» STATED GOAL 1
Update the passage on leaver clauses by writing it out from the words "Previous case law: Forfeiture" through "deserving of protection.", with "BAG" changed to "Federal Labor Court".

» EXCERPTED PASSAGE

The big question in ESOP or VSOP plans is often: What happens when an employee leaves the company? This is governed by “Good Leaver” and “Bad Leaver” clauses in ESOPs or VSOPs – but always influenced by case law from the German Federal Labor Court (BAG):

Good Leaver:

A Good Leaver is an employee who leaves the company “on good terms,” i.e., without breaching contractual or legal obligations. Reasons can include ordinary resignation, retirement, or personal circumstances. A Good Leaver usually retains their acquired shares and participates in the sale proceeds (“exit”). Details are set out in the ESOP/VSOP.

Bad Leaver:

A Bad Leaver, in contrast, is an employee who leaves “on bad terms,” for example due to contractual violations, voluntary resignation under negative circumstances, or serious misconduct. Again, the ESOP/VSOP governs the details.

Previous case law: Forfeiture clause on voluntary resignation valid

For a long time, the BAG held that a forfeiture clause on voluntary resignation does not deprive the employee of already-earned compensation but only a “speculative chance.” Beneficiaries could therefore not rely on the value of the options and were considered less deserving of protection.

» STATED GOAL 2
Count the lines of the records below that contain the string "instrument" and reply with the number alone.

Excerpt from a dataset
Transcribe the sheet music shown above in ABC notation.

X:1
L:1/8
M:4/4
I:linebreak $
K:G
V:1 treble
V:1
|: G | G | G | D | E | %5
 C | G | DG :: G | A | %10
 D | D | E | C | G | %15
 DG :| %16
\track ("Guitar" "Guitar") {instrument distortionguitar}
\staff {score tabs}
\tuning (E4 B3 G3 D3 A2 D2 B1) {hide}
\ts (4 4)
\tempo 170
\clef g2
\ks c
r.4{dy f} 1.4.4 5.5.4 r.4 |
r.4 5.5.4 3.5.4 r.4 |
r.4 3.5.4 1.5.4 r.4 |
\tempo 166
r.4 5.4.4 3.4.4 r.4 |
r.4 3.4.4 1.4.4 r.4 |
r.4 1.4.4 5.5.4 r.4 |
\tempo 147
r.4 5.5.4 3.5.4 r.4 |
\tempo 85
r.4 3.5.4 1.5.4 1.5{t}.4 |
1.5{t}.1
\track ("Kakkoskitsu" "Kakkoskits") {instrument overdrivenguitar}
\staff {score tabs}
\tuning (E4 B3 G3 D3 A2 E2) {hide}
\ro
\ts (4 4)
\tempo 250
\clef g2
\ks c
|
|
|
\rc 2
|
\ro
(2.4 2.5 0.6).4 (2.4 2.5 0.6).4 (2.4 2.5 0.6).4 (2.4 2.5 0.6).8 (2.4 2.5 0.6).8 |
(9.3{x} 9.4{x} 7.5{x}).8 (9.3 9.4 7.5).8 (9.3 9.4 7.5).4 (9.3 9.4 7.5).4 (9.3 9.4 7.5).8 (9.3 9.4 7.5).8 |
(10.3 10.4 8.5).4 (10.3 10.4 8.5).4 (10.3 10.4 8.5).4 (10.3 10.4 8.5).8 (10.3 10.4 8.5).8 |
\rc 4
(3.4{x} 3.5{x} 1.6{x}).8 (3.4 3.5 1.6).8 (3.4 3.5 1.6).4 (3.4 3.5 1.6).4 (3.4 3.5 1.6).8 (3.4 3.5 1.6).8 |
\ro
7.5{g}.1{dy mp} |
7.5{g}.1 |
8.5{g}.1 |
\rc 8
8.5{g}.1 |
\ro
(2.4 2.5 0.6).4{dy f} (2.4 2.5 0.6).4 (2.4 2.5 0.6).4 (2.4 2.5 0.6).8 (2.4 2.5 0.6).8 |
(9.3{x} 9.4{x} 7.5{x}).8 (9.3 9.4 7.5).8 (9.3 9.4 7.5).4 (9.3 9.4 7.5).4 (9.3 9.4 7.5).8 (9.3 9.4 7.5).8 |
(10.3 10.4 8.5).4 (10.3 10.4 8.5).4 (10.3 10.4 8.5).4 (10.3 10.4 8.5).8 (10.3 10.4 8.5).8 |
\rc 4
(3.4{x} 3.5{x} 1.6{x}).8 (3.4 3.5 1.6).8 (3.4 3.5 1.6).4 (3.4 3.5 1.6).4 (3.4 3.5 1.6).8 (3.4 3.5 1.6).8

» OUTPUT 1
Previous case law: Forfeiture clause on voluntary resignation valid

For a long time, the Federal Labor Court held that a forfeiture clause on voluntary resignation does not deprive the employee of already-earned compensation but only a “speculative chance.” Beneficiaries could therefore not rely on the value of the options and were considered less deserving of protection.

» OUTPUT 2
2